Lección corta, de fecundidad inagotable, que guio la vida entera de Catalina y puso en su oración el distintivo de la humildad. La santa debía de pensar en esto, sin duda, cuando se explayaba con impetuoso entusiasmo:
¡Oh Bien supremo y eterno! ¿Quién, pues, te indujo a
Ti, Dios infinito, a iluminarme con la luz de tu verdad, a mí, tu pequeña
criatura? Sólo Tú, Fuego de amor. Siempre el Amor, el Amor sólo, te impulsó y
te impulsa a crear a tu imagen y semejanza tus criaturas racionales y a tener
misericordia de ellas, colmándolas de gracias infinitas y de dones sin
mesura...
En cuanto a mí, soy la que no es. Si dijera que soy algo por mí misma, mentiría, sería hija del demonio, padre de la mentira. Tú sólo eres el que es.

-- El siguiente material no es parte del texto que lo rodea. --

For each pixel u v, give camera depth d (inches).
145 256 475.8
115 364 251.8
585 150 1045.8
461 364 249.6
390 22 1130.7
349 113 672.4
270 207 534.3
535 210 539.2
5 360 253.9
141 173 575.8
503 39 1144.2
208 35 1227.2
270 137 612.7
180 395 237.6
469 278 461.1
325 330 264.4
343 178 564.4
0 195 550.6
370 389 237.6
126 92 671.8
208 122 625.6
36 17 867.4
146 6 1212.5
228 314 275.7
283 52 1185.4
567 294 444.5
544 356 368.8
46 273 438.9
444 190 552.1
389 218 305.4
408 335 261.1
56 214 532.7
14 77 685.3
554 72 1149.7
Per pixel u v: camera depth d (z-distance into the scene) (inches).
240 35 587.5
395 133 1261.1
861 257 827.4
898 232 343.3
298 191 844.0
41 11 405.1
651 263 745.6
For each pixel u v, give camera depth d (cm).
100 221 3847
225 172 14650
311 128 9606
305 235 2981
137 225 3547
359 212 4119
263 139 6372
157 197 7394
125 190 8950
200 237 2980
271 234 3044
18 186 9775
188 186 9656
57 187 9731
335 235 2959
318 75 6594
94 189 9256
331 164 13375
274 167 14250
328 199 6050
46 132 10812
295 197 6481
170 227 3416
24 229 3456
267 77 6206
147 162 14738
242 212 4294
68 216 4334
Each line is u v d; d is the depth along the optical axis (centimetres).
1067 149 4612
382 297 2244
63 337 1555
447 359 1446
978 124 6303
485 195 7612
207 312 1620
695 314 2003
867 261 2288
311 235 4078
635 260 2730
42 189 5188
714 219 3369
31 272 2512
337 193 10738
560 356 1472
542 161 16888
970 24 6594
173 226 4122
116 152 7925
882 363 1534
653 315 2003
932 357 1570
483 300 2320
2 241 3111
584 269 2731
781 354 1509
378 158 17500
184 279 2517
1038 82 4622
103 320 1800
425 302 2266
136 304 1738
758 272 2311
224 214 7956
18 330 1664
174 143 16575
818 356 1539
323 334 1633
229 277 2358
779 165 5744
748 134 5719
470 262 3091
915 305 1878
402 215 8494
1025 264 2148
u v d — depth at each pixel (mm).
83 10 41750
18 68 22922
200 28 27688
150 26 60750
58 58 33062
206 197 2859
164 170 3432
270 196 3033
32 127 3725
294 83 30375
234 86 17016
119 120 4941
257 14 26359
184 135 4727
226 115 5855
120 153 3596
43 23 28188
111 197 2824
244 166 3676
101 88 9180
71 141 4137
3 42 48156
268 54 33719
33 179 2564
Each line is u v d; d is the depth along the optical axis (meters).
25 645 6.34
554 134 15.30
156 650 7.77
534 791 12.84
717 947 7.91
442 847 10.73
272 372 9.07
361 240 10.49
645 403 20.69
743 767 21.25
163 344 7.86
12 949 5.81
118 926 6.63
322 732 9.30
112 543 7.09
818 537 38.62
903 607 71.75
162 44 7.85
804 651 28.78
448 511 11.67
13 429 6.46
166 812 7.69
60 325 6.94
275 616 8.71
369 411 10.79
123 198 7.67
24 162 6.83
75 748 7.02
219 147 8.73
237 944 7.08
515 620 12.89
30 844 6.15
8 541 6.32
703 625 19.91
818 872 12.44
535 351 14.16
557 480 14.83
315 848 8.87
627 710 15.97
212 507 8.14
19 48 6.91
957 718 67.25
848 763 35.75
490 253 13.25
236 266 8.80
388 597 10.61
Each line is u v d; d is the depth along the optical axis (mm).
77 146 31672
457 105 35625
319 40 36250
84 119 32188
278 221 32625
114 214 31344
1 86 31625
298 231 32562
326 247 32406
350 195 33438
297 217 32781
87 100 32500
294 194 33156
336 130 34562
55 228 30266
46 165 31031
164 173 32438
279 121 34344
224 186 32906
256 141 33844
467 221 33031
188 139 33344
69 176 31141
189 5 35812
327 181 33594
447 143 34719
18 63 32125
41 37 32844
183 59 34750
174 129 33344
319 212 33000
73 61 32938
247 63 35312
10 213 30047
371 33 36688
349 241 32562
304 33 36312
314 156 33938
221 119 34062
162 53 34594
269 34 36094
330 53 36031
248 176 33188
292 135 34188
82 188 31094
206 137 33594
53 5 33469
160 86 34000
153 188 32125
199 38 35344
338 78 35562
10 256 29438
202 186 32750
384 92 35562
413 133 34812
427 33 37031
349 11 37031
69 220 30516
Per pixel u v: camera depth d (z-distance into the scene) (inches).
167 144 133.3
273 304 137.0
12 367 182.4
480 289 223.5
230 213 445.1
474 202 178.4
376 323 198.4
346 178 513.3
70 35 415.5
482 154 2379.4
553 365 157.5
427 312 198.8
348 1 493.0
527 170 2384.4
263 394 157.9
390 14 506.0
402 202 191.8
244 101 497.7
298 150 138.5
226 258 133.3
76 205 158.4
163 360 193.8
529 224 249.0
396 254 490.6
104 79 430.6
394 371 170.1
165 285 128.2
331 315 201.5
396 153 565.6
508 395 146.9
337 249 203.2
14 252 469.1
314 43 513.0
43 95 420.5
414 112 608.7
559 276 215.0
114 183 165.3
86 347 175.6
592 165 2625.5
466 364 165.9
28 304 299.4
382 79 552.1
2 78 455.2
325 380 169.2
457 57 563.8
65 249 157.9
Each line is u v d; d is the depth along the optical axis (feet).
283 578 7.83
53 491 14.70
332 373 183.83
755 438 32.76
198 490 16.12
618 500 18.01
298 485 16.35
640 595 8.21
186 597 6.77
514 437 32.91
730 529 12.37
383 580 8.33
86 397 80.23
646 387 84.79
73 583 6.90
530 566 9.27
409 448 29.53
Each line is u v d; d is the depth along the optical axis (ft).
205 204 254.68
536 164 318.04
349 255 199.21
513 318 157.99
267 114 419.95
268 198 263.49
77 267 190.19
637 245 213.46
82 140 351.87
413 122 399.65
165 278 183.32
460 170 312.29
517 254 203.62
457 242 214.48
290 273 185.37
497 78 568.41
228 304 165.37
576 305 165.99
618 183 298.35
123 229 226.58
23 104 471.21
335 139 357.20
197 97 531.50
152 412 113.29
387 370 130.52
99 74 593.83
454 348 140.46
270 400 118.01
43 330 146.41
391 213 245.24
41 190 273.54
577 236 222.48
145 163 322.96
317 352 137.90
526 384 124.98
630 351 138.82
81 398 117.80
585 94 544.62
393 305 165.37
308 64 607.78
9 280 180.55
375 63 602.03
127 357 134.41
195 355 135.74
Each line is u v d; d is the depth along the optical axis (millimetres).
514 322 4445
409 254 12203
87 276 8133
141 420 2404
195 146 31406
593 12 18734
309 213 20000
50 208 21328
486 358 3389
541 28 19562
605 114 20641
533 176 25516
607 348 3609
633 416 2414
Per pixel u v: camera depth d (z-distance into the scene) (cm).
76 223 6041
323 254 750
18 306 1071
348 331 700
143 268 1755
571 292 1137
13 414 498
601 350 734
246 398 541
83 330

Magnánima humildad. Sentía esta alma
transparente irresistible necesidad de hacer justicia al infinito; un
movimiento irreprimible le forzaba a rebajarse, a prosternarse ante «el que
es». Escuchadla orar: «Yo hablaré al Señor —decía el Patriarca
Abraham—aunque no sea más que polvo y ceniza.» Así Catalina: sus oraciones
comienzan por un grito de humildad, de sumisión, de adoración; no puede olvidar
quién es y a quién se dirige:
¡Oh soberana y eterna Bondad! ¡Ay! ¿Qué soy, pues,
miserable para que Tú, padre eterno y soberano, me hayas manifestado la
Verdad?...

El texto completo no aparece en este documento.